Longmont is the perfect blend of small-town charm, cultural experiences and the beauty of the Rocky Mountains. Whether you go for the day or for a long weekend, there is plenty to see. Wander among the city’s delightful mix of shops, restaurants and galleries in historic downtown — take in the view of Longs Peak from Golden Ponds and hike the St. Vrain Greenway or any of the area’s elaborate trail system. Hang out at the local breweries, the museum or the fabulous events around town. There is always something to do in Longmont.
Things to do in Longmont
Downtown is the city’s top spot, offering a range of restaurants, galleries and shops. Family events, a farmers’ market, a summer artwalk and live music are also a part of the urban atmosphere. The history of Longmont is very much alive at the Dougherty Museum and at several Victorian homes and old cabins and mills, all part of the nationally registered historic district.
Additionally, exhibit galleries, public art and an outdoor courtyard are yours to explore at the Longmont Museum and Cultural Center, south of town. Tower of Compassion is Longmont’s most unique cultural symbol. The Kanemoto families donated this pagoda, a symbol of compassion, to the city in 1972.
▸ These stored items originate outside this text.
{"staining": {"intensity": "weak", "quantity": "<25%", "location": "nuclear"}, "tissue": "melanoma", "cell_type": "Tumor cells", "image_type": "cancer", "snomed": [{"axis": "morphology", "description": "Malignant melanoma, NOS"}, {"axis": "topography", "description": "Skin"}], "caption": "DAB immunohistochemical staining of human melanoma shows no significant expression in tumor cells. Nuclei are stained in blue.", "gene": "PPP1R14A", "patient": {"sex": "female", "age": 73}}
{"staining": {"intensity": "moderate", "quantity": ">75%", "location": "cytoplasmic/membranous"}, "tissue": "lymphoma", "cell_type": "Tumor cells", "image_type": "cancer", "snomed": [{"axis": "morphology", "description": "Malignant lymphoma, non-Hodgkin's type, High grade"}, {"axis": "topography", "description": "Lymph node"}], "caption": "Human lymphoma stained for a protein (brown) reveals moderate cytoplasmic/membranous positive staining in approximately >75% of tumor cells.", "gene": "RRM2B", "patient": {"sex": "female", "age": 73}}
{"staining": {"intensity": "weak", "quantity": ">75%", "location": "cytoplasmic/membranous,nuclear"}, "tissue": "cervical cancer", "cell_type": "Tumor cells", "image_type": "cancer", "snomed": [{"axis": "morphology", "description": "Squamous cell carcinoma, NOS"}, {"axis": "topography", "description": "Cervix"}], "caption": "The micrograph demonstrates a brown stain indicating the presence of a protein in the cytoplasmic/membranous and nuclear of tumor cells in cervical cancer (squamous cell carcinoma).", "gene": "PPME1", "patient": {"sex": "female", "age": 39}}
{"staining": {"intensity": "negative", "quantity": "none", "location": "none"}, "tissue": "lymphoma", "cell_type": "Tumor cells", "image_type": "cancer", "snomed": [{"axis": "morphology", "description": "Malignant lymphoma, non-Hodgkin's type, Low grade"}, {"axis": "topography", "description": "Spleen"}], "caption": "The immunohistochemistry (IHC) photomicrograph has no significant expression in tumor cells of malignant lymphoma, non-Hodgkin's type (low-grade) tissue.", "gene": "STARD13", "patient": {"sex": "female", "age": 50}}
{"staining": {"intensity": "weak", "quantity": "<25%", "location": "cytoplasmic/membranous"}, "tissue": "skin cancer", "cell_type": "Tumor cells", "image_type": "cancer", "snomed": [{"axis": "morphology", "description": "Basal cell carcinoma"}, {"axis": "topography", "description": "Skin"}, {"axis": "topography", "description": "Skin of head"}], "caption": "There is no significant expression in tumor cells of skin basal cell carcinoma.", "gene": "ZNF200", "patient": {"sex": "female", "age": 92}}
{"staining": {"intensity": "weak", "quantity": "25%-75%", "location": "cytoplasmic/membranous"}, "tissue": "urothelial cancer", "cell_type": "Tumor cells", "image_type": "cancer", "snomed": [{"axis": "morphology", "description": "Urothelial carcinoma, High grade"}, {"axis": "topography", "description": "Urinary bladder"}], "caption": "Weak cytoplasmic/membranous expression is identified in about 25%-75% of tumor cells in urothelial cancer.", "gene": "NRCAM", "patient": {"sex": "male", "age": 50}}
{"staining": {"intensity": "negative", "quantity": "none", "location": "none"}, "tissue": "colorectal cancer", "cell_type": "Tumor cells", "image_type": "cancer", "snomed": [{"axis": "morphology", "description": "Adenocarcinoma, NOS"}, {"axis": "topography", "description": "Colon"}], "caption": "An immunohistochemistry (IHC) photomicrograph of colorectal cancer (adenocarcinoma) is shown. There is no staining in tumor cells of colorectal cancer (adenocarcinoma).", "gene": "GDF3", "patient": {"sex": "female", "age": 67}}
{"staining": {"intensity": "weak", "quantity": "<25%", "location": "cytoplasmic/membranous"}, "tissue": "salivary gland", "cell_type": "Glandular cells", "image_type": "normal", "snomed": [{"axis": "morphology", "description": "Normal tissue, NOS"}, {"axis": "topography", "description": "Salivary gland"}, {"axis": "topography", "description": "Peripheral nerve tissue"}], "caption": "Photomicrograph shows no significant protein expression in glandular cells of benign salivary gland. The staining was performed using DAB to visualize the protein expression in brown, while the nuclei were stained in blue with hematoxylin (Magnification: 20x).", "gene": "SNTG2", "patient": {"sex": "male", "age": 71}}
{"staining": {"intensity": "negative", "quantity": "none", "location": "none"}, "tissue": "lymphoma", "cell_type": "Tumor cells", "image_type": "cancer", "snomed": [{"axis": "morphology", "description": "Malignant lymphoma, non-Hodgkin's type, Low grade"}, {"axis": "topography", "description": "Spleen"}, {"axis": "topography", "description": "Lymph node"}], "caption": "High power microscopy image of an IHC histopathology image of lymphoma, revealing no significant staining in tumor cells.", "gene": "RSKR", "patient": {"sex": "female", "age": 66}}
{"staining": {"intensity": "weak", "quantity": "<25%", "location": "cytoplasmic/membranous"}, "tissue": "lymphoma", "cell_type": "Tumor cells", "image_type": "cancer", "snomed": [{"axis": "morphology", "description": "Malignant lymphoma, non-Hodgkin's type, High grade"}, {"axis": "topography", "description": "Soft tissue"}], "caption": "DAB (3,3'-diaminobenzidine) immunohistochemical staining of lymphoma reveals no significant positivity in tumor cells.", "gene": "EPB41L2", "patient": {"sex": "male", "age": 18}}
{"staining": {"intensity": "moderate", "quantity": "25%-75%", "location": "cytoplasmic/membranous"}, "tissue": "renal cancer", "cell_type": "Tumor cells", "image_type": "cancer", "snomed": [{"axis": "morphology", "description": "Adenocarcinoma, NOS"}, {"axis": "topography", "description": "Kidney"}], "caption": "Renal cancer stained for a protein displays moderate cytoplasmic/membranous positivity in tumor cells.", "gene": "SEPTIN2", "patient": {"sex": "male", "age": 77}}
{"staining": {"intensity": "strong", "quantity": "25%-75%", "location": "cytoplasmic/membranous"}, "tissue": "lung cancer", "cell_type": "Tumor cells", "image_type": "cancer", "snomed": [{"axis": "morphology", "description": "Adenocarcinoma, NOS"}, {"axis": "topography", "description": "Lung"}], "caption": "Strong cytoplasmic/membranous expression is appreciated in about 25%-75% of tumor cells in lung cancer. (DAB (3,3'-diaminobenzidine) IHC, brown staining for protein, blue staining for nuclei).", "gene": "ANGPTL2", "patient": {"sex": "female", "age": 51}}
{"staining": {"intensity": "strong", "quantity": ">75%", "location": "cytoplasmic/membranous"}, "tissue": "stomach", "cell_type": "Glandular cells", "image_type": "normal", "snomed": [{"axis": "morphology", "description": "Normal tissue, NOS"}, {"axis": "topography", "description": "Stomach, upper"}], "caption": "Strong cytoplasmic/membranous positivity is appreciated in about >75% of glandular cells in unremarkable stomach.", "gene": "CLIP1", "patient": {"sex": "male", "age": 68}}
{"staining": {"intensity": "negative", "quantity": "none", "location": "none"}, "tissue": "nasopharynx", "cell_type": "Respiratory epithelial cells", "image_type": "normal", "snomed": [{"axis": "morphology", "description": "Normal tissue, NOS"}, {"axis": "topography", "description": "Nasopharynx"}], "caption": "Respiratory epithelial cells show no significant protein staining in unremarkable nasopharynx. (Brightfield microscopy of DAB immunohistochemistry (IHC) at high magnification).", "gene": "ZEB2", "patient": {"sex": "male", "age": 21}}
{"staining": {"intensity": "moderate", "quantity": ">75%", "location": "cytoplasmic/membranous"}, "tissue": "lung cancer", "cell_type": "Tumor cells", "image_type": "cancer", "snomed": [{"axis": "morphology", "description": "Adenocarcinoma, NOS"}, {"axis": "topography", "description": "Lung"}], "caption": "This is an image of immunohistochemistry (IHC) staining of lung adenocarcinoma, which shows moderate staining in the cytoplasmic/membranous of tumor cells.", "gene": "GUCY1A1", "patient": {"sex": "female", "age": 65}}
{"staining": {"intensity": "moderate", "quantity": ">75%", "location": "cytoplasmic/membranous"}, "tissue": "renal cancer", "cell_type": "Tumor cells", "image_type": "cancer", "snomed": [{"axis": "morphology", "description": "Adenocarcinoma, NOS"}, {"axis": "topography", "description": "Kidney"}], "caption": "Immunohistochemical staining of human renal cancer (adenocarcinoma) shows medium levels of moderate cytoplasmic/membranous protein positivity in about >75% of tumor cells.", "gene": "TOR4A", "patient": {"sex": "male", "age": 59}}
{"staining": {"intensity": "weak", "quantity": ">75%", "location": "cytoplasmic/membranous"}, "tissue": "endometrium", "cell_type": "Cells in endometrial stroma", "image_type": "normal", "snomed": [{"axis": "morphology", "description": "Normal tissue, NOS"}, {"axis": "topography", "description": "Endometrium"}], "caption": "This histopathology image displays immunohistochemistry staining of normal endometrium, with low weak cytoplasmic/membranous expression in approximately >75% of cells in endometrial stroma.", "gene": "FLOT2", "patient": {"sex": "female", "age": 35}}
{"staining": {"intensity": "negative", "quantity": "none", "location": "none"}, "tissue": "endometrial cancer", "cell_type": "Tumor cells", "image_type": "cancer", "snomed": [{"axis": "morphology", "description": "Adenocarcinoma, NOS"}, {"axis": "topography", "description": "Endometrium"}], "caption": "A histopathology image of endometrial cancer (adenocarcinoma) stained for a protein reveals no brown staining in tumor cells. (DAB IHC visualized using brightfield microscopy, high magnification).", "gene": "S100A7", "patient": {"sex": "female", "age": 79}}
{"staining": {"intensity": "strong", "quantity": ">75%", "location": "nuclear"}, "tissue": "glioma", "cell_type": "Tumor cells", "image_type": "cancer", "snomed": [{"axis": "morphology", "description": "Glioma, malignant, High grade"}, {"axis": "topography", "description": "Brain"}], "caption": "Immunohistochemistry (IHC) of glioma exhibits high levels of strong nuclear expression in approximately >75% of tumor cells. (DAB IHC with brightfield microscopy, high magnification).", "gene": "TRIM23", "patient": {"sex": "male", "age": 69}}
In addition to historic and cultural highlights, Longmont maintains more than 1,500 acres of parks and open space and is privy to Boulder County’s extensive hiking and biking trails. There are three spectacular public golf courses, and nearby Union Reservoir is popular for windsurfing, fishing and camping. Two popular Colorado craft breweries (Left Hand Brewing and Oskar Blues Brewery) hold fun events throughout the year, and a couple more are set to open soon.
Pop over to Longmont’s innovative “urbanist” Prospect neighborhood, where local shops and offices mix with apartments, townhomes and live/work lofts and a community park in a walkable, friendly community. Visit on Monday nights from April to October for Prospect Eats, where food trucks gather for a community-wide food fest.
Loveland is 45 miles N of Denver, Colorado. Part of the surrounding Fort Collins – Loveland metro area, Loveland is home to some 50,608 residents.
Loveland was founded in 1877. The community was named in honor of the president of the Colorado Central Railroad, William A.H. Loveland. Agriculture was the primary occupation in this area until the first half of the 20th century. Sugar beets and sour cherries were grown in this region. However, a series of droughts destroyed the cherry orchards in Loveland. Manufacturing facilities arrived in the city in the later part of the 20th century. According to an Allbusiness study in 2006, Loveland was the 8th best metro area for women entrepreneurs in the country.
Things To Do In Loveland
While in Loveland, you can visit the historic site of Fort Vasquez, which was once the trading center for Native Americans. The Loveland Museum & Gallery showcases exhibits on local history and also has an art gallery. Each August, during Sculpture in the Park, Loveland’s surprisingly large community of local sculptors (about 200) converges in Benson Park to sell their work. A month later the town hosts the nation’s largest exhibit of prehistoric arrowheads at the Stone Age Fair.
There’s plenty to do outside here. Just like Fort Collins, Loveland is near the foothills and rivers, so natural pleasures from biking to fishing are close at hand. The Lake Loveland Swim Beach is popular with families during the summer months. A step inside the Loveland Museum/Gallery will bring you close to this town’s history; period rooms and changing exhibits, plus educational classes and an art gallery round out its offerings.